Segment Start: Working data
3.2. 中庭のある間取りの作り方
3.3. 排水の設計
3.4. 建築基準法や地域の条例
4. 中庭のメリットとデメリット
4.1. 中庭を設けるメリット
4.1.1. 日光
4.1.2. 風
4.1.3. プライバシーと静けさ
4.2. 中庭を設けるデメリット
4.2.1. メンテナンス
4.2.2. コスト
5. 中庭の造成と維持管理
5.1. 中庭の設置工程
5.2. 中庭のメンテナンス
Segment End: Working data
= Task brief =
All of the entries must be printed again exactly as given.

= Result of the exercise =
3.2. 中庭のある間取りの作り方
3.3. 排水の設計
3.4. 建築基準法や地域の条例
4. 中庭のメリットとデメリット
4.1. 中庭を設けるメリット
4.1.1. 日光
4.1.2. 風
4.1.3. プライバシーと静けさ
4.2. 中庭を設けるデメリット
4.2.1. メンテナンス
4.2.2. コスト
5. 中庭の造成と維持管理
5.1. 中庭の設置工程
5.2. 中庭のメンテナンス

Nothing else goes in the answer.